Bacteria found in gum disease responsible for arthritis flare-ups

Gum disease begins in the mouth but spreads to the joints. Rheumatoid arthritis is just one of several diseases linked to poor oral health.

Periodontal disease, which affects up to 47% of US adults, is suspected to be linked to various adverse health outcomes, including rheumatoid arthritis. Scientists at Stanford University have found a possible mechanism: oral bacteria invade the bloodstream and trigger the production of antibodies that target both the microbial invaders and healthy proteins found in human joints. Rheumatoid arthritis is an autoimmune disorder that manifests as an overactive inflammatory response caused by malfunctioning antibodies that bind to important joint proteins. One of the most common targets of arthritis-causing antibodies is citrullinated proteins. Around 60% to 70% of rheumatoid arthritis patients express anti-citrullinated protein antibodies (ACPAs). The researchers at Stanford found that flare-ups in arthritis patients with gum disease were associated with increased antibody activity, which they believe is stimulated by the invasion of oral bacteria. The researchers also found that antibodies from arthritis patients bound to oral bacteria with citrullinated proteins, suggesting that invasion by oral bacteria stimulates immune cells to release ACPAs that bind to both the bacteria and human joint proteins, which triggers a rheumatoid arthritis flare-up. Preventing or limiting the production of ACPAs could help treat rheumatoid arthritis and other diseases in which ACPAs play a role, such as psoriatic arthritis and pulmonary tuberculosis.

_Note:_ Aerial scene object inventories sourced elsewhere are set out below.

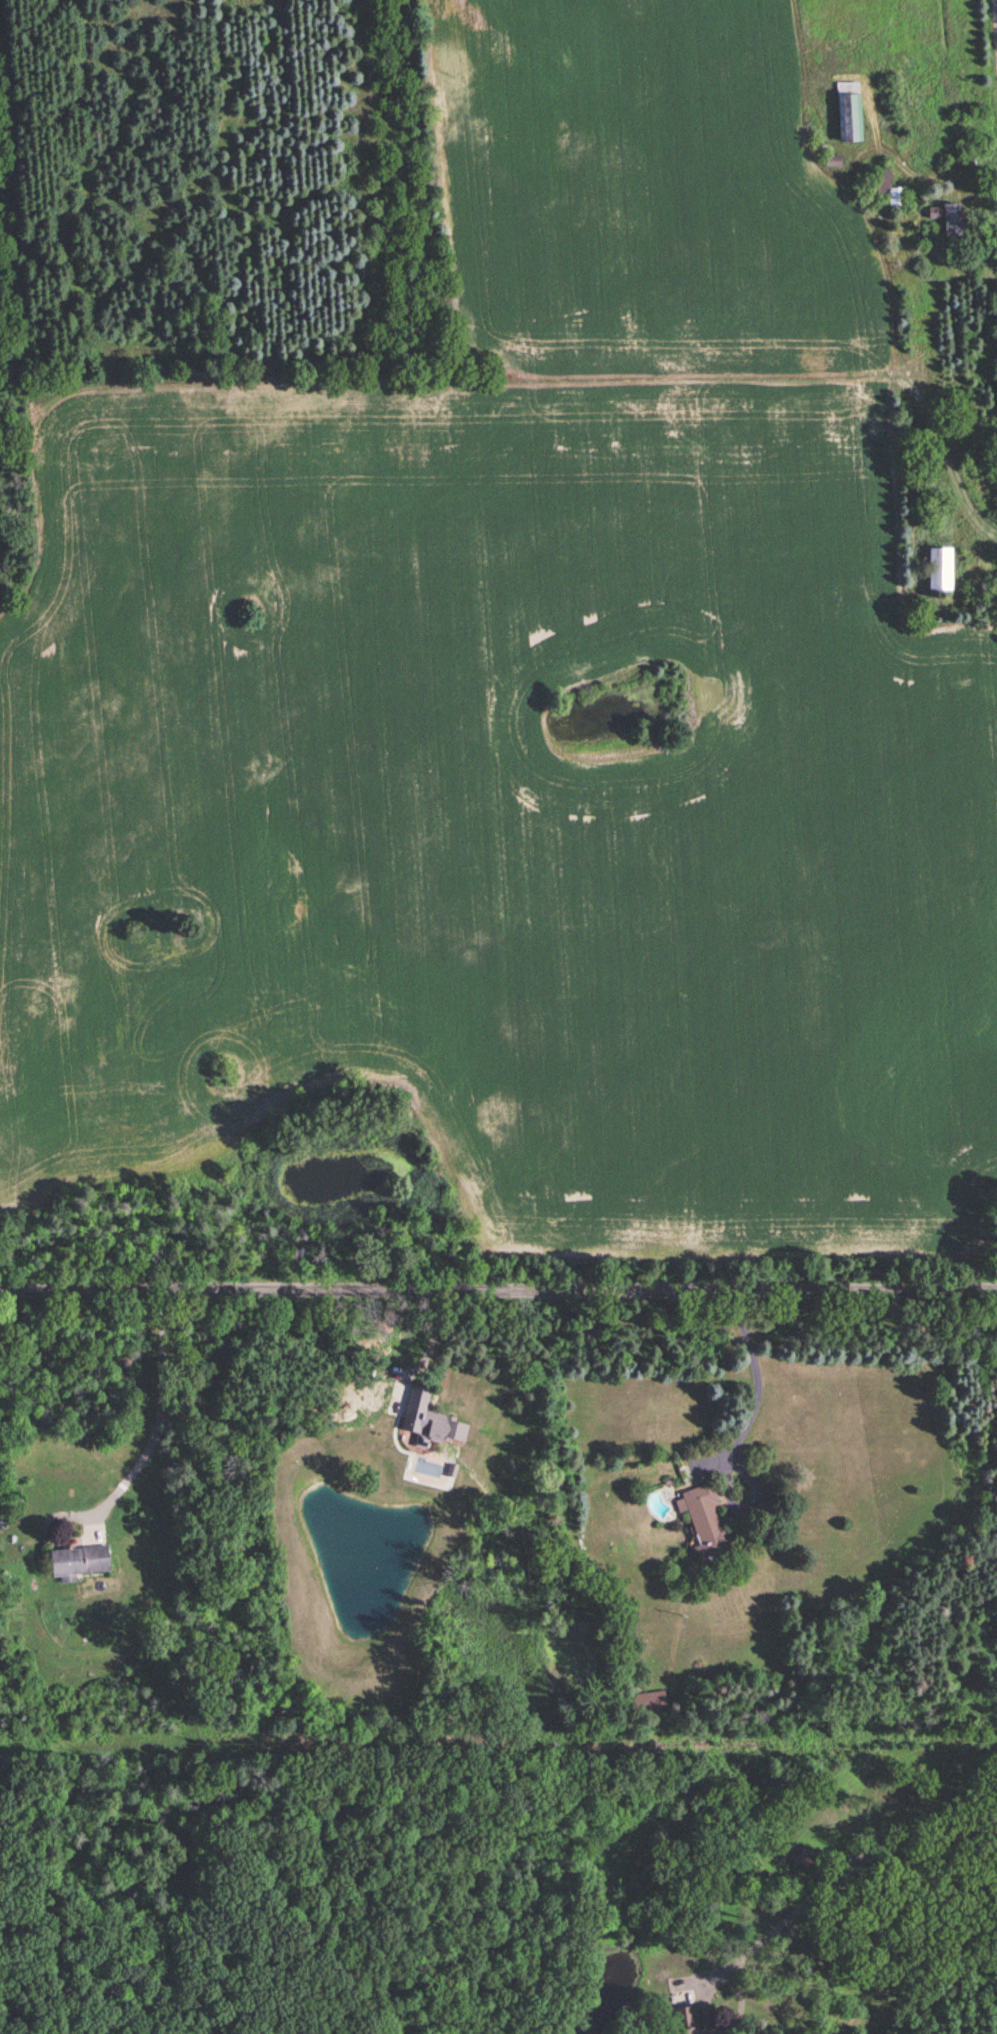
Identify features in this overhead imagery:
building: (849, 107)
building: (831, 158)
crop: (648, 192)
building: (895, 193)
building: (950, 217)
building: (938, 566)
crop: (504, 797)
road: (498, 1288)
road: (756, 1385)
road: (158, 1419)
building: (428, 1419)
building: (703, 1517)
building: (77, 1559)
building: (647, 1698)
building: (801, 1857)
road: (837, 1877)
building: (683, 2019)

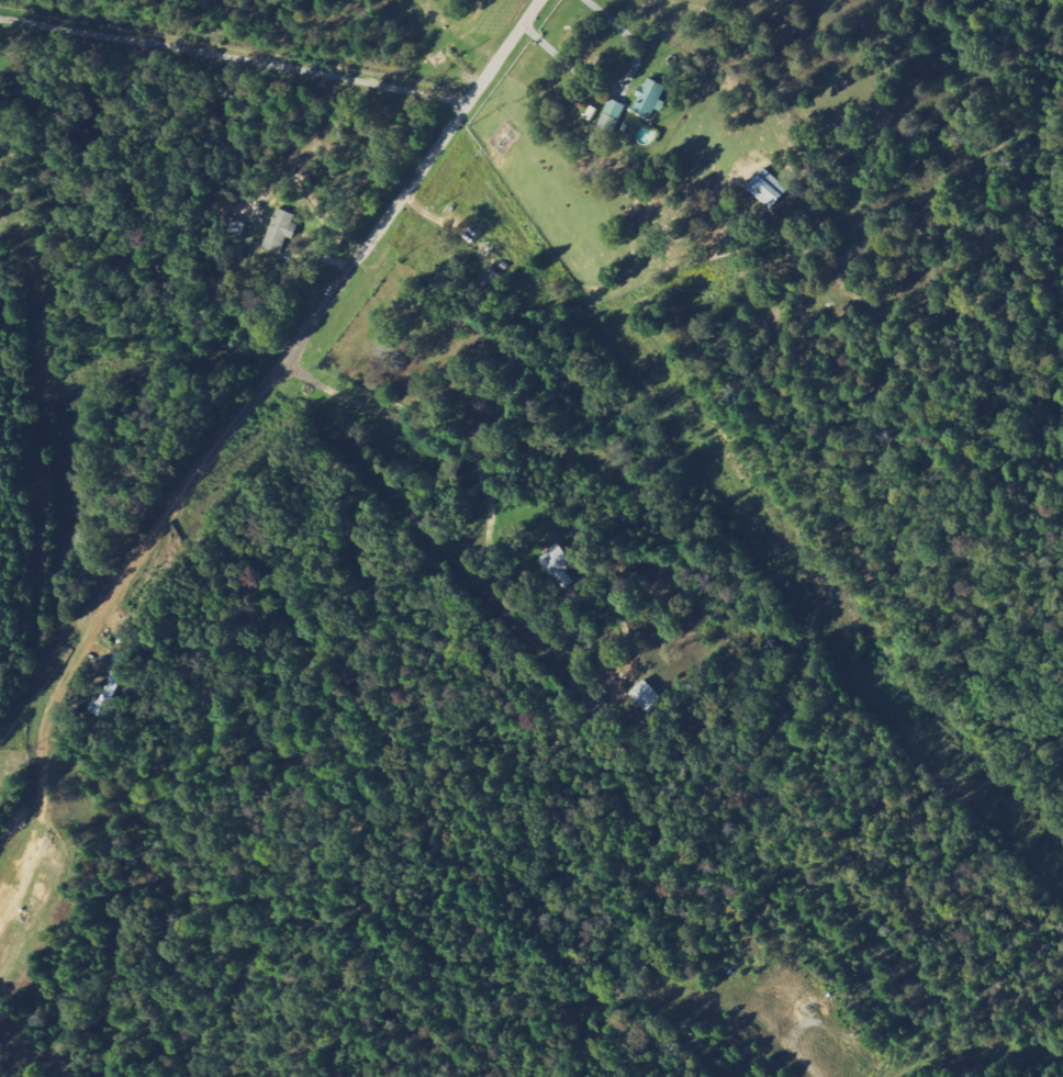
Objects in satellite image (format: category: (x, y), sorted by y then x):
building: (655, 97)
building: (614, 116)
building: (773, 190)
building: (283, 230)
road: (357, 258)
building: (490, 280)
building: (560, 558)
building: (114, 691)
building: (652, 697)

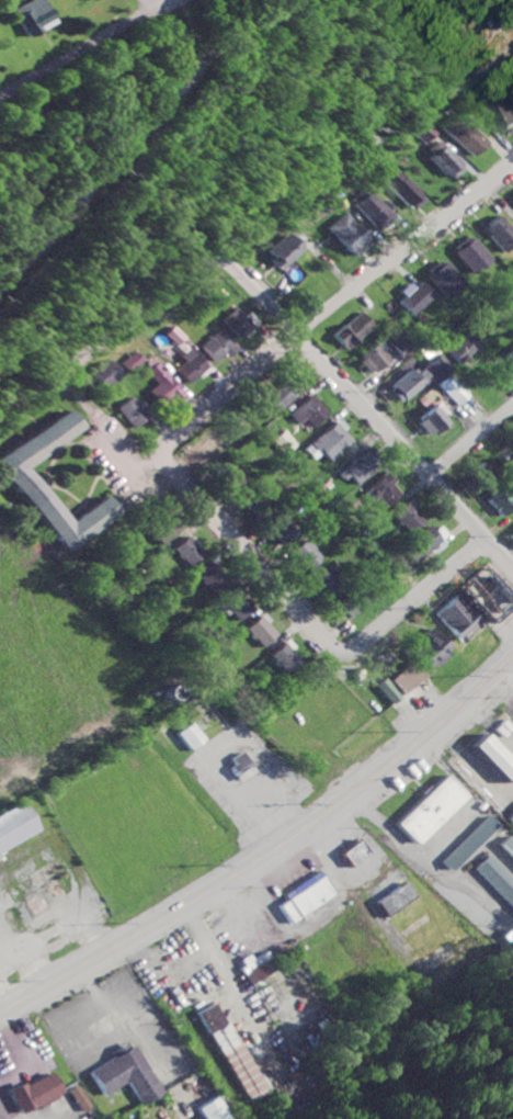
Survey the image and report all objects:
road: (146, 5)
building: (28, 16)
road: (84, 45)
building: (502, 110)
building: (471, 135)
road: (130, 145)
building: (451, 159)
building: (410, 189)
building: (512, 197)
building: (378, 209)
building: (500, 233)
building: (353, 234)
road: (257, 235)
building: (288, 250)
building: (471, 254)
building: (444, 278)
building: (413, 298)
road: (335, 305)
building: (239, 322)
building: (353, 330)
building: (178, 335)
building: (219, 346)
building: (400, 346)
building: (461, 346)
building: (510, 354)
building: (372, 358)
building: (135, 360)
building: (191, 366)
building: (436, 367)
building: (111, 373)
building: (163, 383)
building: (408, 383)
building: (453, 389)
building: (282, 395)
building: (308, 411)
building: (133, 412)
road: (371, 414)
building: (431, 420)
road: (111, 436)
building: (283, 441)
building: (329, 441)
road: (471, 443)
building: (358, 469)
building: (233, 471)
building: (479, 475)
building: (26, 480)
building: (382, 489)
building: (500, 501)
building: (408, 516)
building: (164, 529)
building: (279, 530)
building: (511, 537)
building: (423, 542)
building: (188, 551)
building: (305, 554)
building: (212, 577)
building: (330, 581)
building: (483, 595)
building: (353, 603)
building: (236, 605)
building: (457, 617)
road: (308, 623)
building: (260, 631)
building: (430, 649)
building: (282, 655)
building: (404, 677)
building: (385, 690)
building: (200, 724)
building: (189, 735)
building: (492, 758)
building: (240, 765)
building: (428, 809)
building: (509, 819)
building: (15, 826)
road: (442, 834)
road: (398, 839)
building: (466, 842)
building: (506, 846)
road: (482, 849)
road: (268, 851)
building: (352, 853)
building: (495, 879)
road: (485, 894)
building: (302, 897)
building: (393, 898)
building: (253, 967)
building: (229, 1051)
road: (24, 1053)
building: (125, 1073)
building: (34, 1092)
building: (79, 1098)
road: (6, 1109)
building: (211, 1109)
road: (63, 1117)

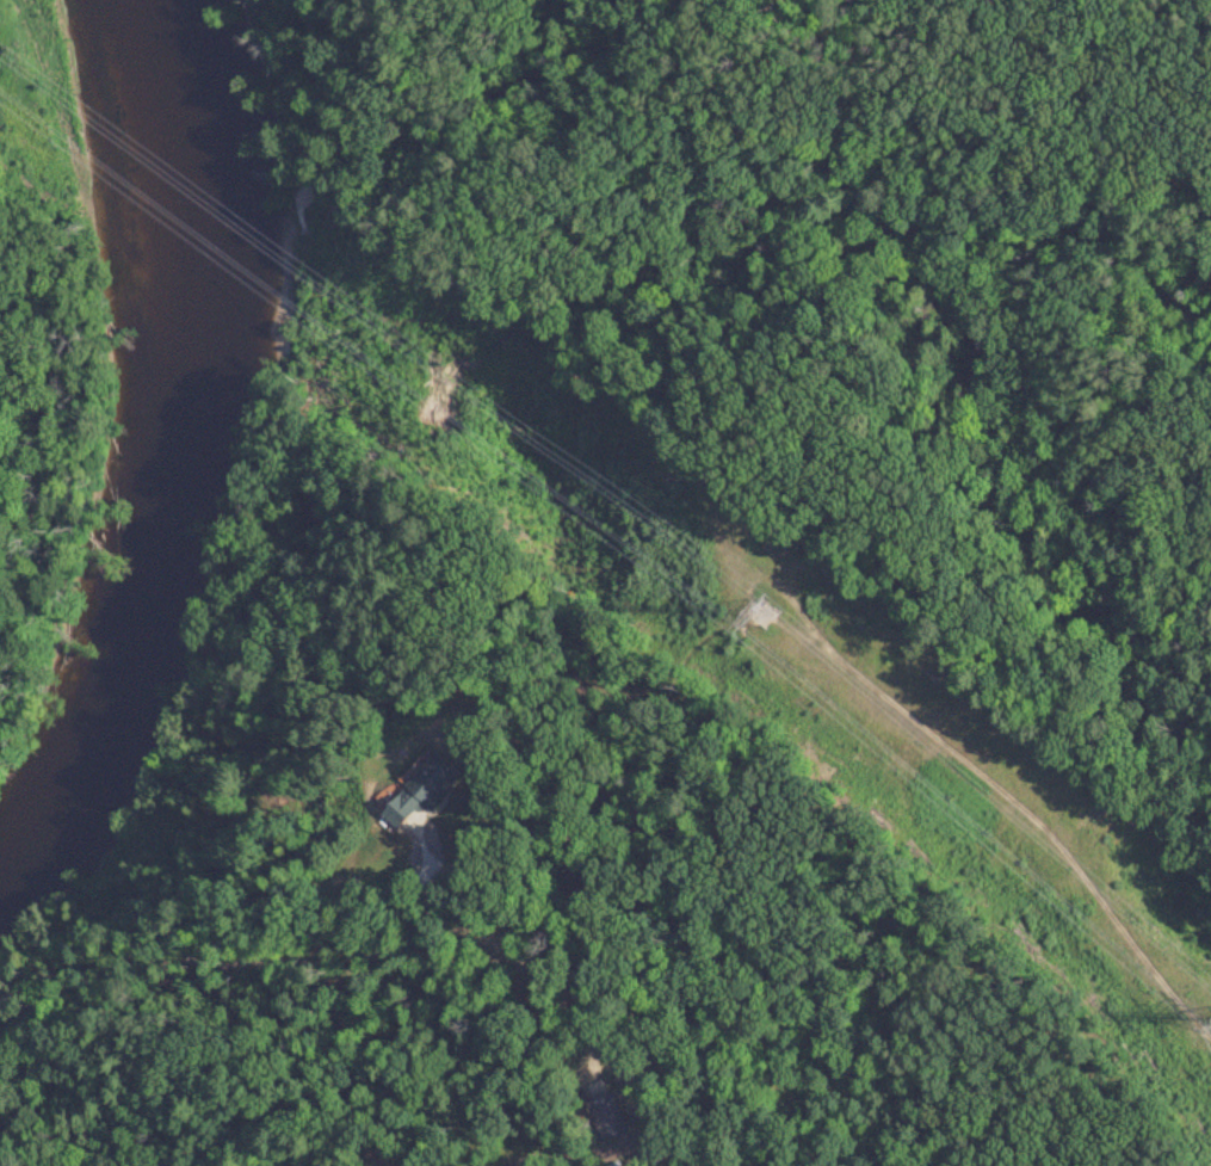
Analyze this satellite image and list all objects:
road: (1031, 116)
river: (164, 456)
power tower: (761, 608)
building: (418, 792)
road: (547, 984)
road: (528, 1145)

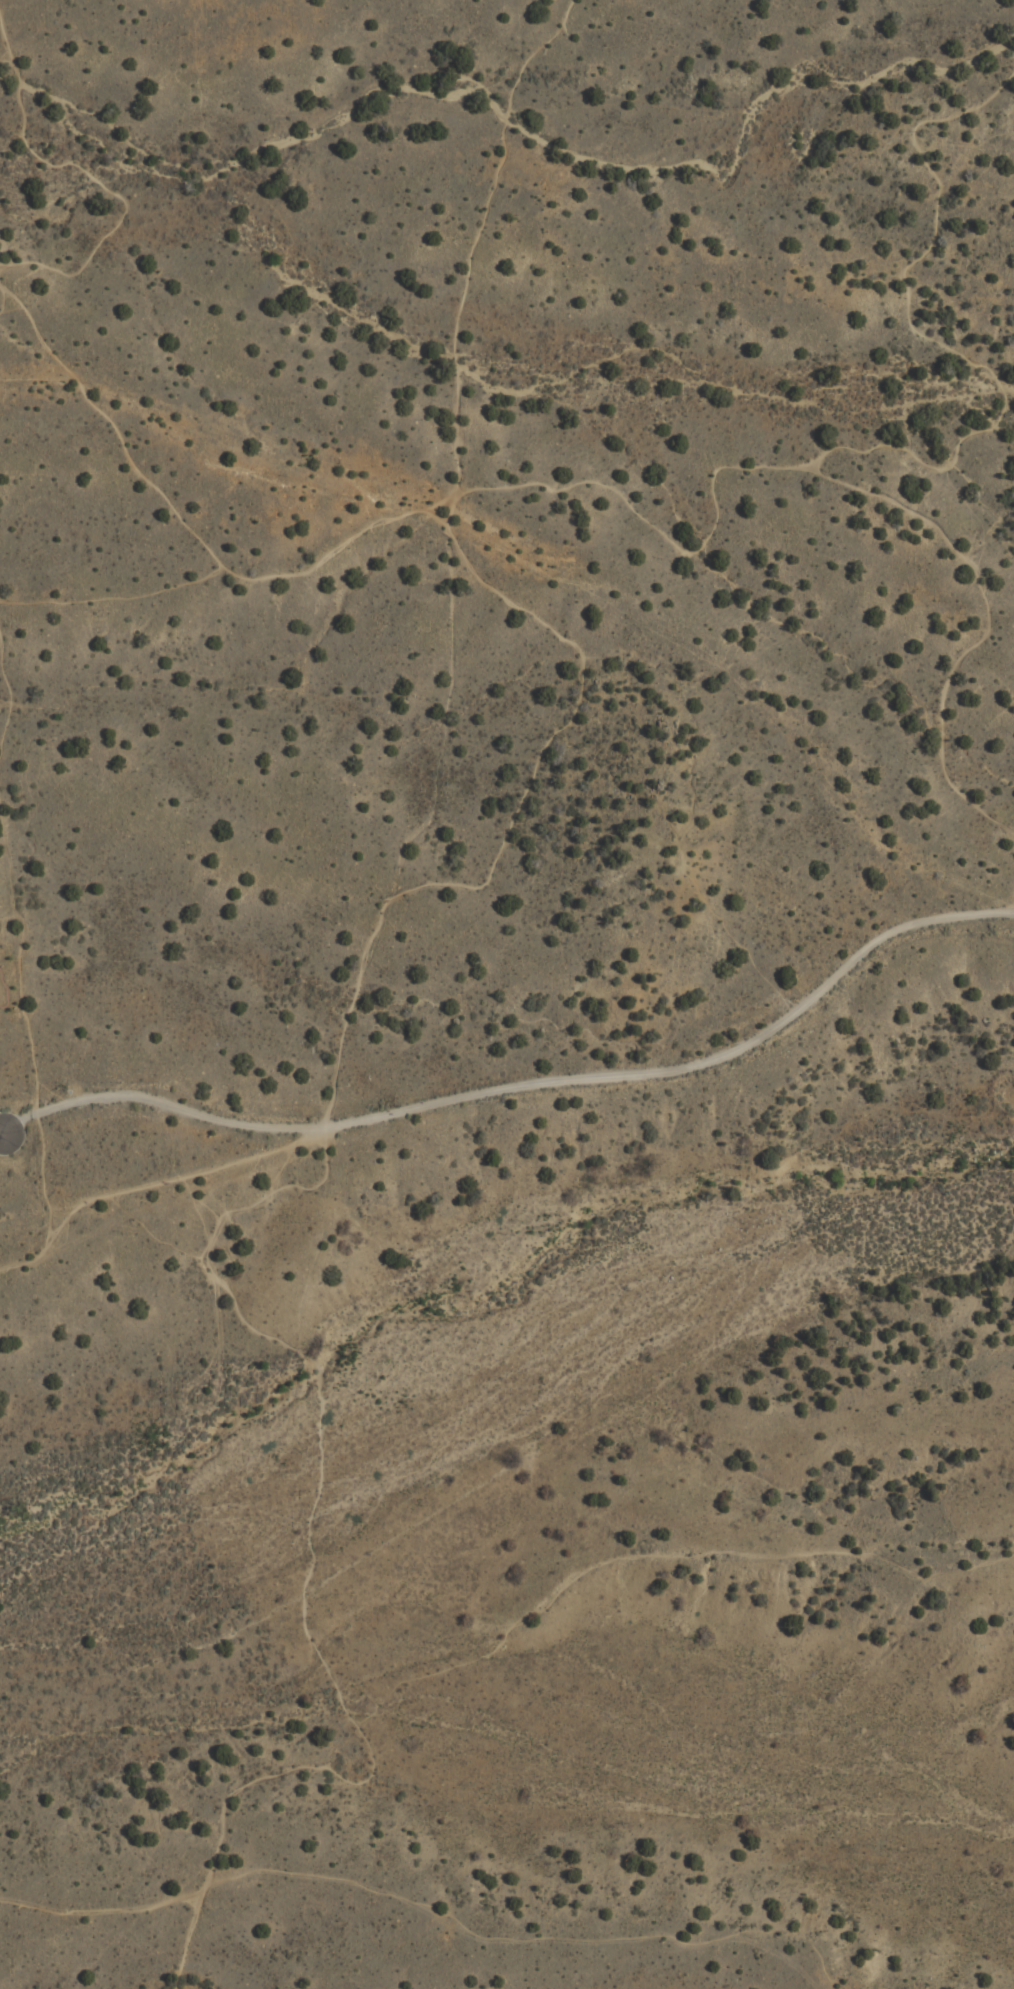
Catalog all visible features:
park: (510, 70)
road: (990, 125)
road: (93, 180)
road: (477, 237)
road: (11, 314)
road: (930, 340)
road: (838, 481)
road: (448, 514)
road: (123, 592)
road: (565, 729)
road: (35, 910)
road: (523, 1085)
road: (145, 1187)
road: (312, 1370)
road: (443, 1672)
road: (526, 1931)
road: (191, 1938)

As periodontal disease (gum disease) has been found to be linked to the development of rheumatoid arthritis, a periodontist could potentially help by treating and preventing gum disease. By providing preventative care and treatment for gum disease, a periodontist can help to reduce the number of oral bacteria that can enter the bloodstream and potentially contribute to chronic inflammation in the joints.

Periodontists are specialists in the diagnosis, treatment, and prevention of gum disease. They can provide deep cleaning procedures, such as scaling and root planing, to remove the buildup of plaque and tartar below the gumline that can lead to gum disease. In addition, they can perform more advanced procedures, such as gum grafting or dental implant placement, to restore lost or damaged gum tissue.

By promoting good oral health and preventing gum disease, a periodontist can help to reduce the likelihood of systemic inflammation and potentially the development or progression of rheumatoid arthritis. However, it is important to note that more research is needed to fully understand the relationship between gum disease and rheumatoid arthritis and to determine the most effective treatments for these conditions.